● **YOUR TASK**
Up to the line containing "Digitized hematoxylin and", nothing is kept; from that line through the end of the data below, output every line exactly.

● **SOURCE MATERIAL**

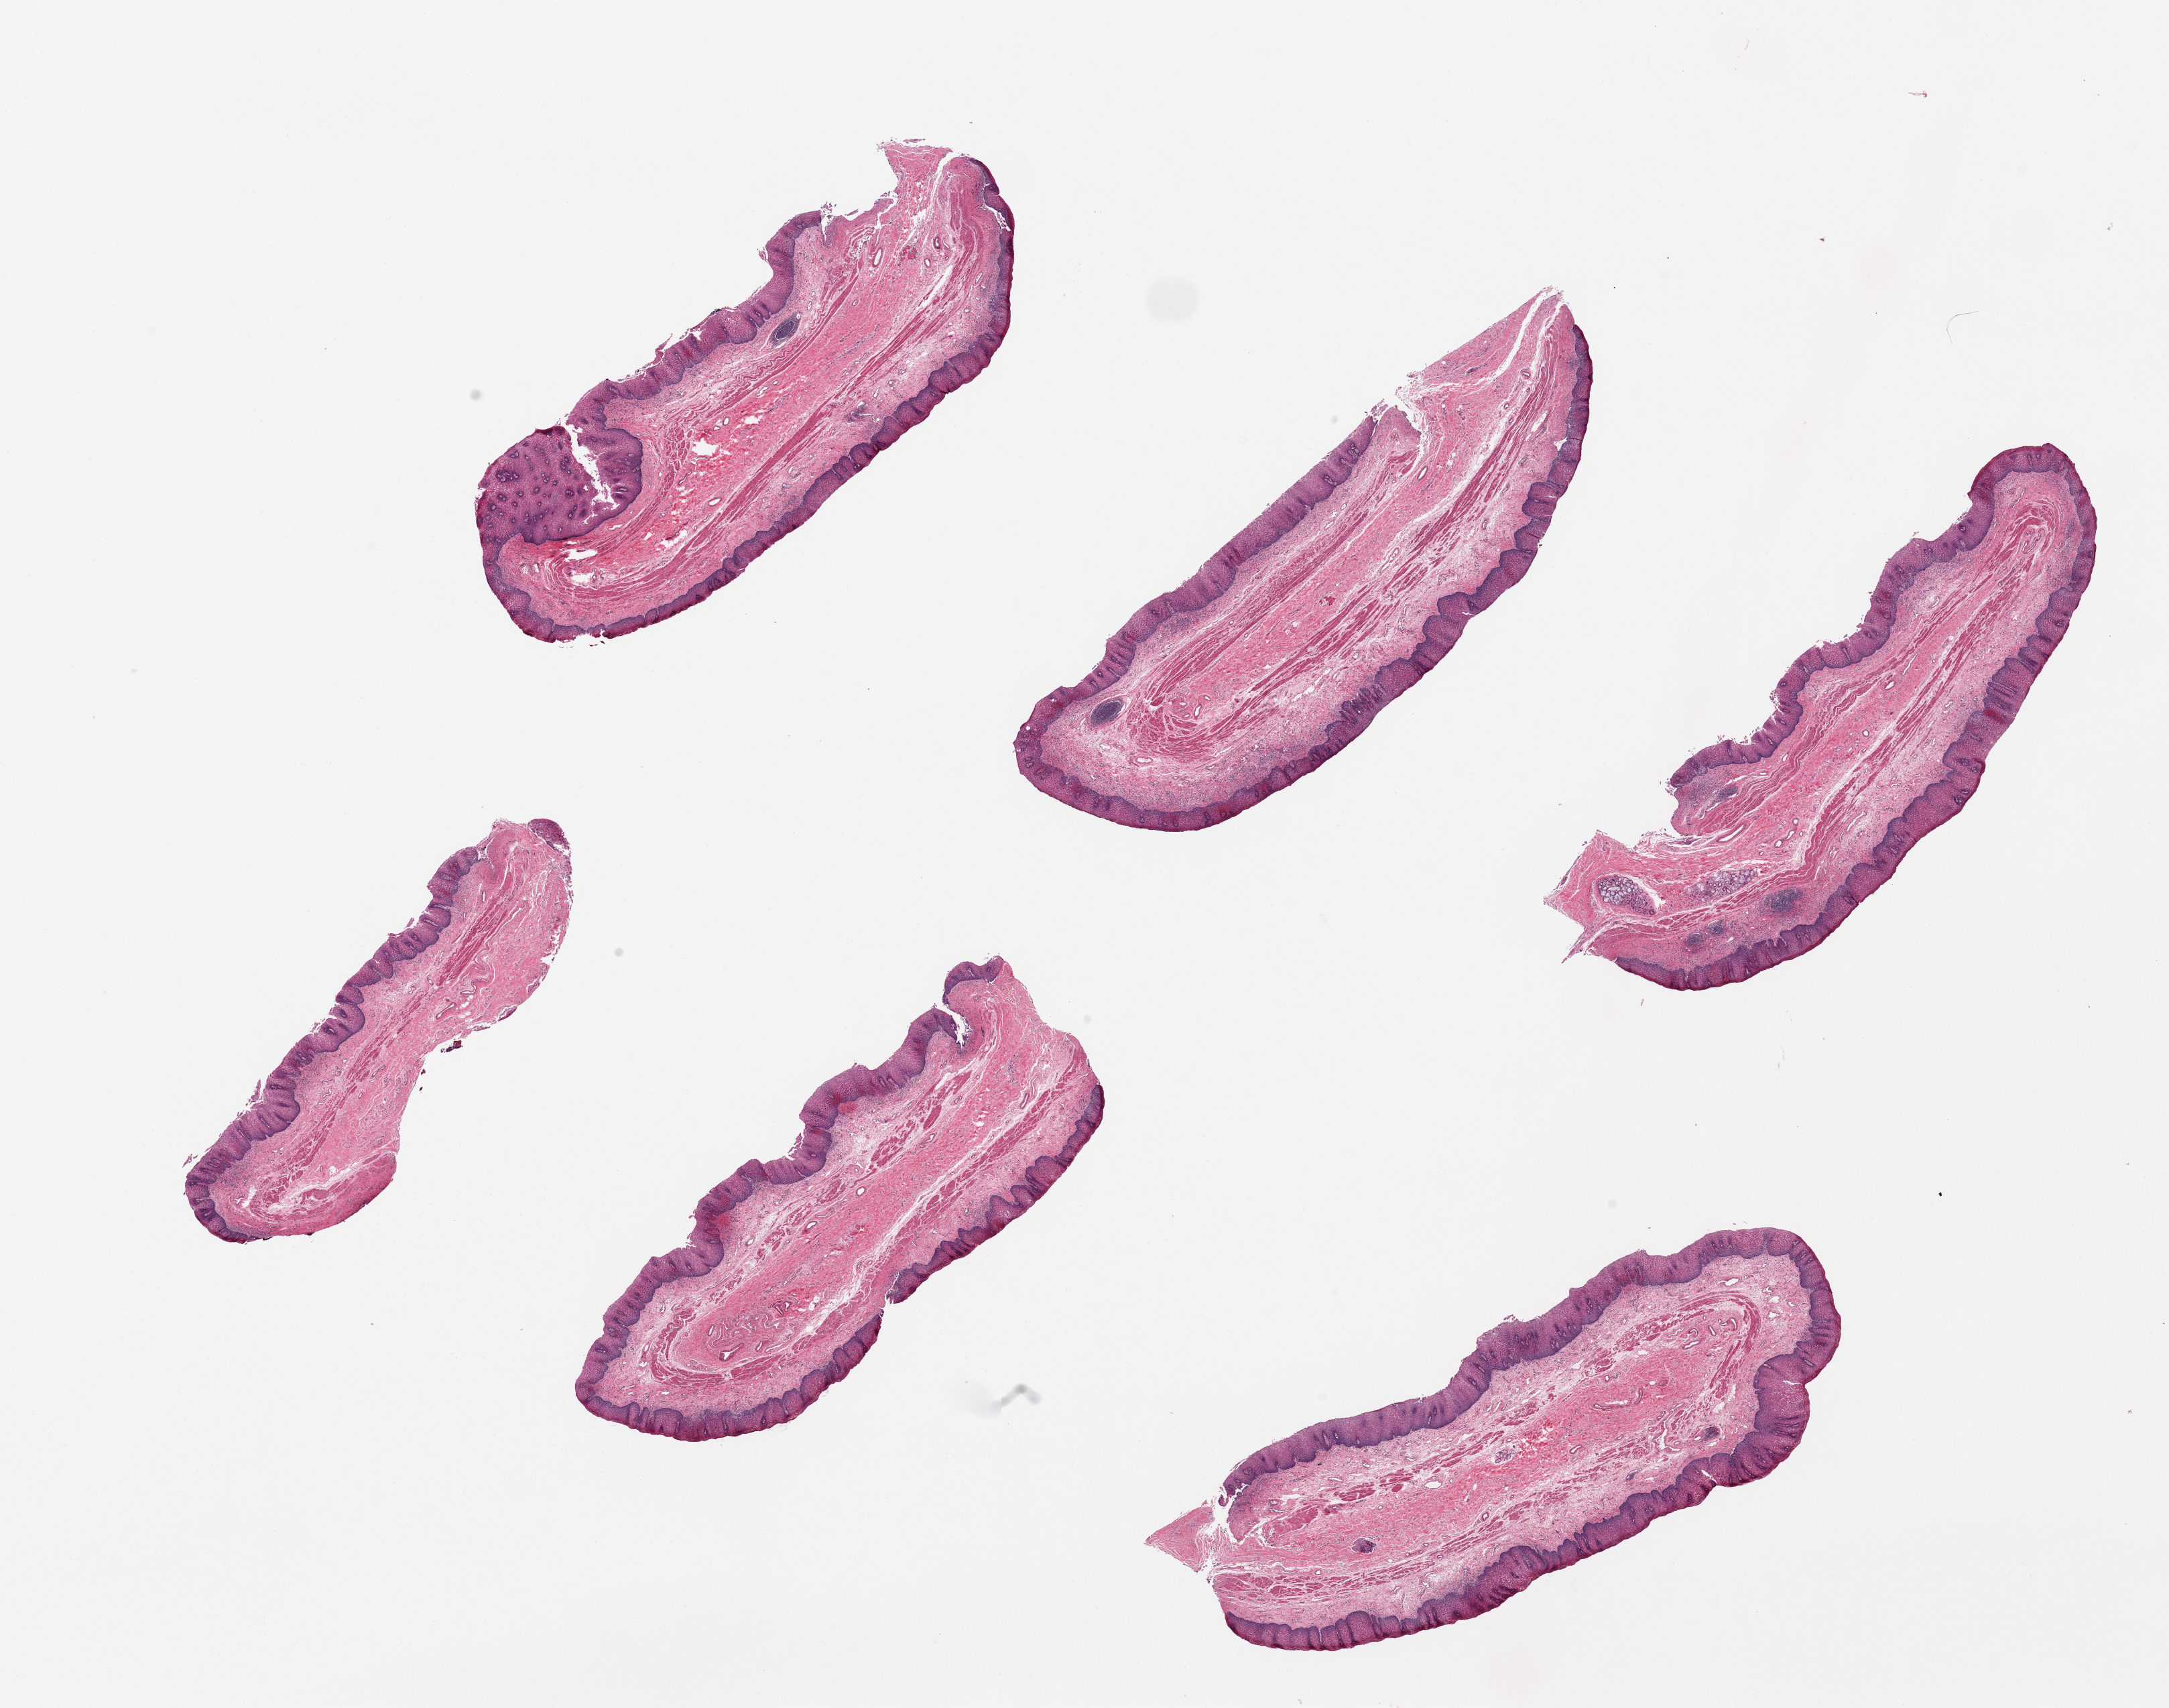
H&E whole-slide image — a low-resolution overview of the entire scanned area, about 25.6 x 20.2 mm; PAXgene-fixed paraffin-embedded (PFPE) section; sampled site (target tissue): esophageal mucous membrane; donor tissue sample. Donor: male.
Reviewer comment on this tissue sample: 6 pieces, esophagitis with erosion.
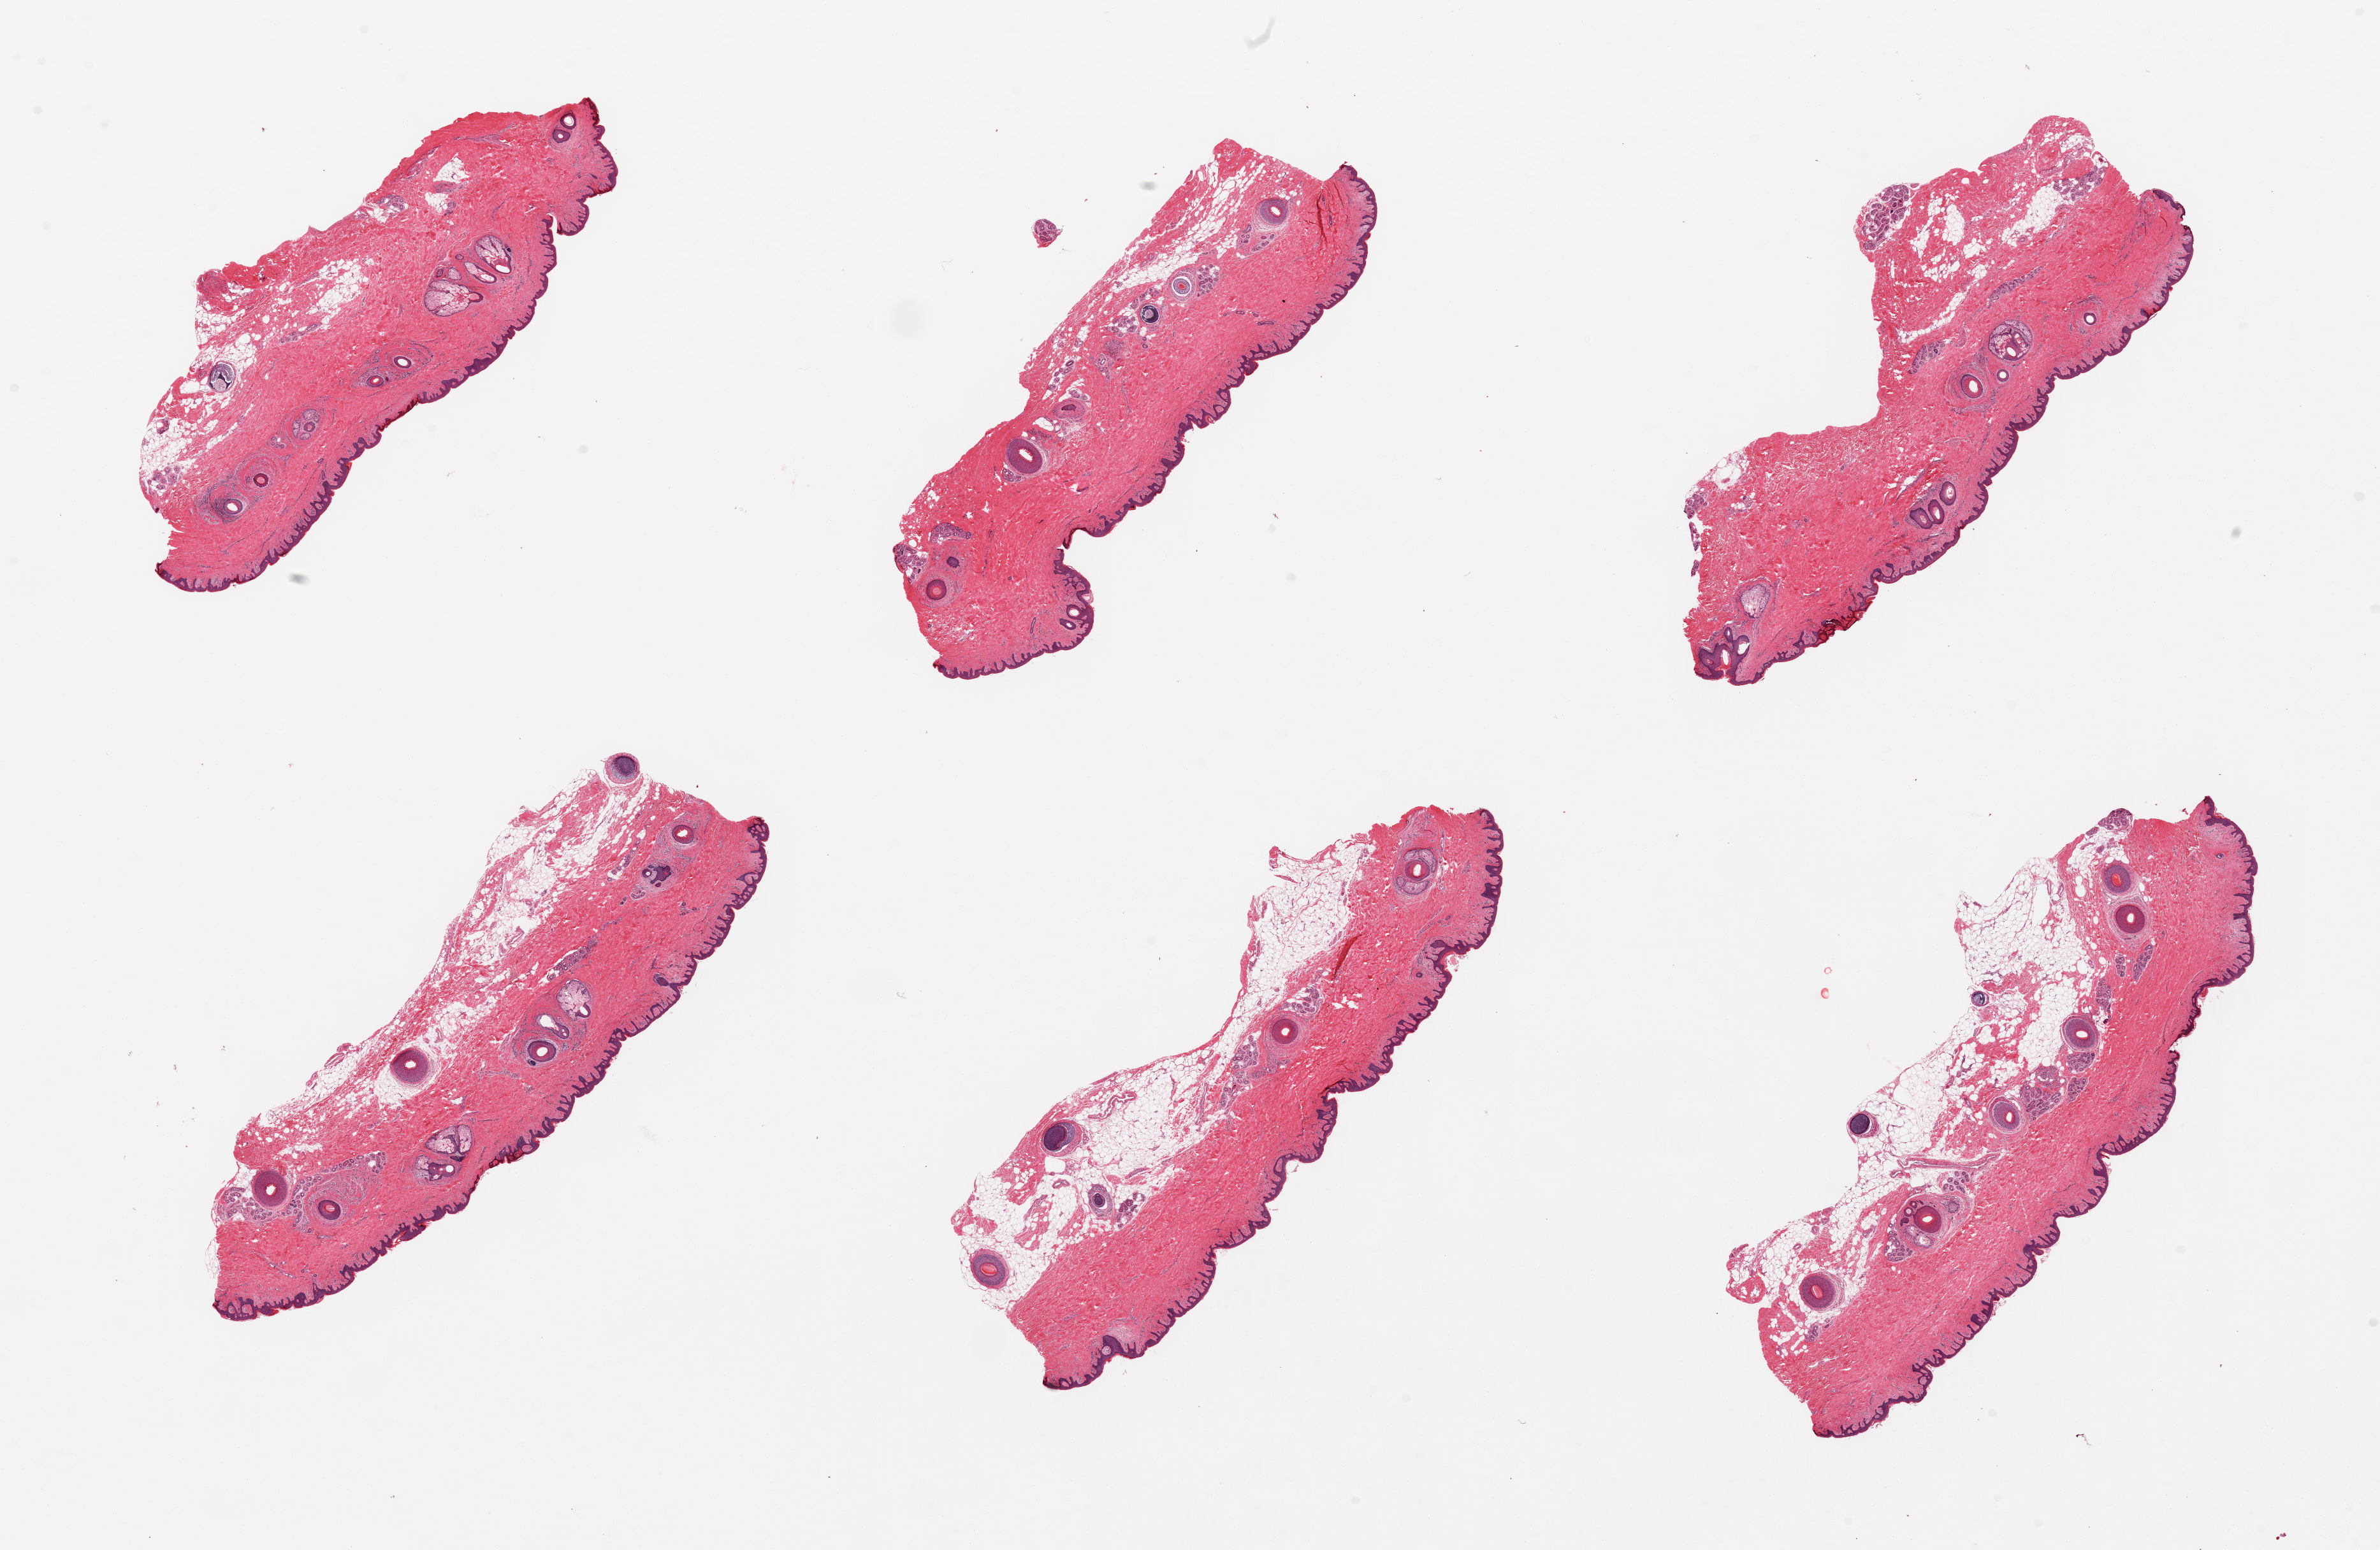
Digitized hematoxylin and eosin (H&E)-stained section, brightfield — shown as a low-resolution overview of the whole scanned area (about 29.5 x 19.2 mm); PAXgene-fixed, paraffin-embedded tissue; section of skin of suprapubic region (target tissue); tissue donor sample. Donor: male.
Review note (as recorded): 6 pieces; all are hair-bearing [not target]; up to 1 mm subcutaneous fat.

● **TASK OUTPUT**
Digitized hematoxylin and eosin (H&E)-stained section, brightfield — shown as a low-resolution overview of the whole scanned area (about 29.5 x 19.2 mm); PAXgene-fixed, paraffin-embedded tissue; section of skin of suprapubic region (target tissue); tissue donor sample. Donor: male.
Review note (as recorded): 6 pieces; all are hair-bearing [not target]; up to 1 mm subcutaneous fat.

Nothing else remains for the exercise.